At the same time I shall ask them to act upon other vitally needed measures such as aid to education, which they say they are for; a national health program; civil rights legislation, which they say they are for; an increase in the minimum wage, which I doubt very much they are for; extension of social security coverage and increased benefits, which they say they are for; funds for projects needed in our program to provide public power and cheap electricity. By indirection, this 80th Congress has tried to sabotage the power policies the United States has pursued for 14 years. That power lobby is as bad as the real estate lobby, which is sitting on the housing bill.
Truman was in many ways the Anti-Obama. Plain-spoken to an almost childish degree compared to the unyielding eloquence of Obama, indebted to short, blunt, to-the-point sentences rather than the heavily stylized flowing prose of Obama's rhetoric, eager to pursue unceasing, direct attacks on his opponents, and possessed of a kind of scrappy boxer's nature, Truman had no qualms about going directly for the jugular. Though many phrases, some of them so vulgar a sailor would blush were heard in Truman's close company, "bipartisan" was certainly not among them.
When one considers Presidential comparisons, I can't help thinking about those now-ancient days of seven months ago or more.
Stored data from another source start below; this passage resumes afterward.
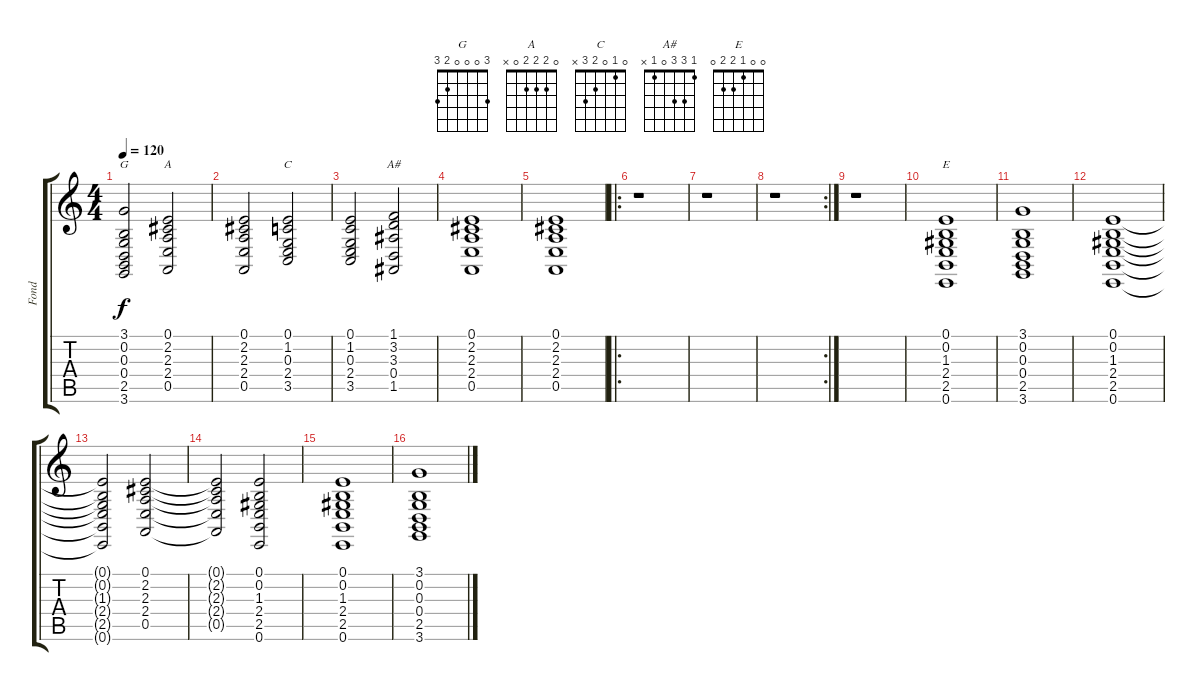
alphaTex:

\track ("Fond" "Fond") {instrument stringensemble1}
\staff {score tabs}
\tuning (E4 B3 G3 D3 A2 E2) {hide}
\chord ("G" 3 0 0 0 2 3)
\chord ("A" 0 2 2 2 0 x)
\chord ("C" 0 1 0 2 3 x)
\chord ("A#" 1 3 3 0 1 x)
\chord ("E" 0 0 1 2 2 0)
\ts (4 4)
\tempo 120
\clef g2
\ks c
(3.1 0.2 0.3 0.4 2.5 3.6).2{ch "G" dy f} (0.1 2.2 2.3 2.4 0.5).2{ch "A"} |
(0.1 2.2 2.3 2.4 0.5).2 (0.1 1.2 0.3 2.4 3.5).2{ch "C"} |
(0.1 1.2 0.3 2.4 3.5).2 (1.1 3.2 3.3 0.4 1.5).2{ch "A#"} |
(0.1 2.2 2.3 2.4 0.5).1 |
(0.1 2.2 2.3 2.4 0.5).1 |
\ro
r.1 |
r.1 |
\rc 2
r.1 |
r.1 |
(0.1 0.2 1.3 2.4 2.5 0.6).1{ch "E"} |
(3.1 0.2 0.3 0.4 2.5 3.6).1 |
(0.1 0.2 1.3 2.4 2.5 0.6).1 |
(0.1{t} 0.2{t} 1.3{t} 2.4{t} 2.5{t} 0.6{t}).2 (0.1 2.2 2.3 2.4 0.5).2 |
(0.1{t} 2.2{t} 2.3{t} 2.4{t} 0.5{t}).2 (0.1 0.2 1.3 2.4 2.5 0.6).2 |
(0.1 0.2 1.3 2.4 2.5 0.6).1 |
(3.1 0.2 0.3 0.4 2.5 3.6).1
Many Progressives thought they were getting Lincoln 2.0 based on a combination of Obama's eloquence and his desire to shape an inner circle and cabinet of disparate, sometimes discordant voices. What we neglected to understand is that if, in fact, our new President was cut from the same Lincoln cloth, then we would have him for both the high points and low points of a term. Had there been such things as Gallup polls and approval ratings then, I daresay Lincoln would have been subject at times to several dips and sharply declining numbers, particularly when the Union lost key battles in succession and war seemed inclined to drag on ceaselessly. One musn't forget that the first two years of the Civil War were full of one demoralizing Union defeat after another, only remedied when the President finally found a general willing to engage the Confederacy directly in battle, rather then resorting to a harm-reduction timidity that characterized the military strategy of a score of previous commanders.
In his Second Inaugural Address, the war very now nearly won, though the outcome still largely uncertain, Lincoln made light of a passage of scripture from the Gospel of Matthew. I have chosen to present it in more modern day language so that its fullest meaning would not be misunderstood.
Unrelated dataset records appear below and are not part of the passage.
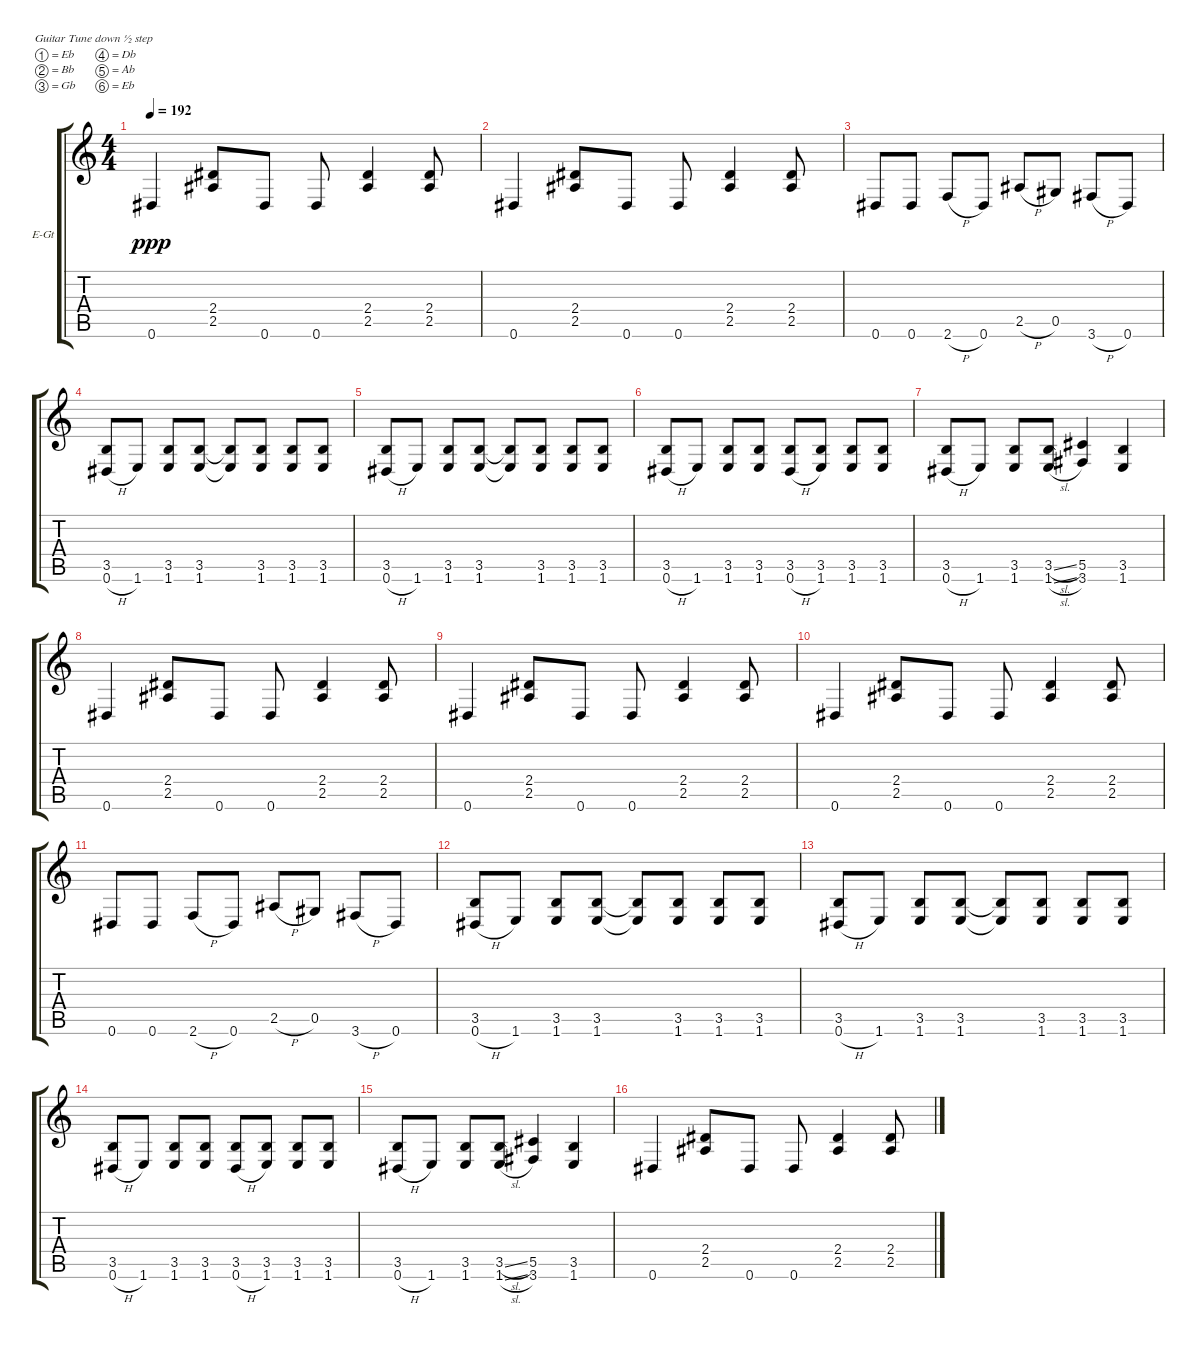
\bracketExtendMode groupsimilarinstruments
\firstSystemTrackNameOrientation horizontal
\otherSystemsTrackNameOrientation horizontal
\track ("Guitar 1" "E-Gt") {instrument acousticgrandpiano}
\staff {score tabs}
\tuning (Eb4 Bb3 Gb3 Db3 Ab2 Eb2)
\displaytranspose 12
\ts (4 4)
\tempo 192
\clef g2
\ks c
0.6.4{dy ppp} (2.4 2.5).8 0.6.8 0.6.8 (2.4 2.5).4 (2.4 2.5).8 |
0.6.4 (2.4 2.5).8 0.6.8 0.6.8 (2.4 2.5).4 (2.4 2.5).8 |
0.6.8 0.6.8 2.6{h}.8 0.6.8 2.5{h}.8 0.5.8 3.6{h}.8 0.6.8 |
(3.5 0.6{h}).8 1.6.8 (3.5 1.6).8 (3.5 1.6).8 (3.5{t} 1.6{t}).8 (3.5 1.6).8 (3.5 1.6).8 (3.5 1.6).8 |
(3.5 0.6{h}).8 1.6.8 (3.5 1.6).8 (3.5 1.6).8 (3.5{t} 1.6{t}).8 (3.5 1.6).8 (3.5 1.6).8 (3.5 1.6).8 |
(3.5 0.6{h}).8 1.6.8 (3.5 1.6).8 (3.5 1.6).8 (3.5 0.6{h}).8 (3.5 1.6).8 (3.5 1.6).8 (3.5 1.6).8 |
(3.5 0.6{h}).8 1.6.8 (3.5 1.6).8 (3.5{sl} 1.6{sl}).8 (5.5 3.6).4 (3.5 1.6).4 |
0.6.4 (2.4 2.5).8 0.6.8 0.6.8 (2.4 2.5).4 (2.4 2.5).8 |
0.6.4 (2.4 2.5).8 0.6.8 0.6.8 (2.4 2.5).4 (2.4 2.5).8 |
0.6.4 (2.4 2.5).8 0.6.8 0.6.8 (2.4 2.5).4 (2.4 2.5).8 |
0.6.8 0.6.8 2.6{h}.8 0.6.8 2.5{h}.8 0.5.8 3.6{h}.8 0.6.8 |
(3.5 0.6{h}).8 1.6.8 (3.5 1.6).8 (3.5 1.6).8 (3.5{t} 1.6{t}).8 (3.5 1.6).8 (3.5 1.6).8 (3.5 1.6).8 |
(3.5 0.6{h}).8 1.6.8 (3.5 1.6).8 (3.5 1.6).8 (3.5{t} 1.6{t}).8 (3.5 1.6).8 (3.5 1.6).8 (3.5 1.6).8 |
(3.5 0.6{h}).8 1.6.8 (3.5 1.6).8 (3.5 1.6).8 (3.5 0.6{h}).8 (3.5 1.6).8 (3.5 1.6).8 (3.5 1.6).8 |
(3.5 0.6{h}).8 1.6.8 (3.5 1.6).8 (3.5{sl} 1.6{sl}).8 (5.5 3.6).4 (3.5 1.6).4 |
0.6.4 (2.4 2.5).8 0.6.8 0.6.8 (2.4 2.5).4 (2.4 2.5).8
How horrible it will be for the world because it causes people to lose their faith. Situations that cause people to lose their faith will arise. How horrible it will be for the person who causes someone to lose his faith!
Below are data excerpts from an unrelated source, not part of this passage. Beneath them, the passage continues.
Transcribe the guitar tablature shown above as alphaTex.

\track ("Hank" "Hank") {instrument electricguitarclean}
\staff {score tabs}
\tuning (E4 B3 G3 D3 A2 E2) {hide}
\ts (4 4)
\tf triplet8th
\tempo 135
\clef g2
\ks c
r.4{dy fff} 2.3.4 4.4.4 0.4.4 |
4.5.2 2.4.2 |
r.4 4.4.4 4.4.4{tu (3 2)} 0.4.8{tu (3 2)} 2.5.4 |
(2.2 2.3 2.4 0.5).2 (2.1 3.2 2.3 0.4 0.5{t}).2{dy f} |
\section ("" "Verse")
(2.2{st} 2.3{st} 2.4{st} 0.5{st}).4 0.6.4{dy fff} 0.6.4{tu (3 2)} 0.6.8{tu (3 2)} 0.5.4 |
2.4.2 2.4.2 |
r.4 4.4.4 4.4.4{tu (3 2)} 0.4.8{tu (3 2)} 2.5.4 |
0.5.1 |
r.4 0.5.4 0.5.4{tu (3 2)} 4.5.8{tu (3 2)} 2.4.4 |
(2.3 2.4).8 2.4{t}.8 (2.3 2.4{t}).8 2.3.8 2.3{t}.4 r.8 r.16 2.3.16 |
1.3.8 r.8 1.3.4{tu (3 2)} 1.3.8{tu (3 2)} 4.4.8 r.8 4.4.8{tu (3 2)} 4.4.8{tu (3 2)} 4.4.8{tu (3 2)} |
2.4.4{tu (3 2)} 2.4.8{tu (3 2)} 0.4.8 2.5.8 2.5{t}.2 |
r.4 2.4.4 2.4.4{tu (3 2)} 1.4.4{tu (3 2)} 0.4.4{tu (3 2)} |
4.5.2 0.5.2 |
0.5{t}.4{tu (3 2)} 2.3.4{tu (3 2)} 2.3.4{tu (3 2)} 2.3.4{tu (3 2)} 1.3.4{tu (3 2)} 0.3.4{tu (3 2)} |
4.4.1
In Lincoln's context, "it", means a war, but "it", in a broader context could mean any struggle full of acrimony, bitterness, and strife. Though the ultimate resolution of this health care debate is still some ways away, let us seek to learn from the lesson of Lincoln and not allow matters this important to cause us to lose our faith. In the unceasing back and forth it is easy to become just as jaded as we were before the past Presidential election. No cause worth fighting for is easy or simple or even often reaches a satisfactory conclusion, but knowing even that, we should not allow the reality of the situation to compromise our dreams and hopes. Too often we treat our own faith as an insurance policy, to be turned to only in periods of crisis. Our faith ought to sustain us in good times, as well as trying times. We have heard the call to action. We know well the identity of those who oppose us. Let us renew our faith for now and for forever. We will not be stopped.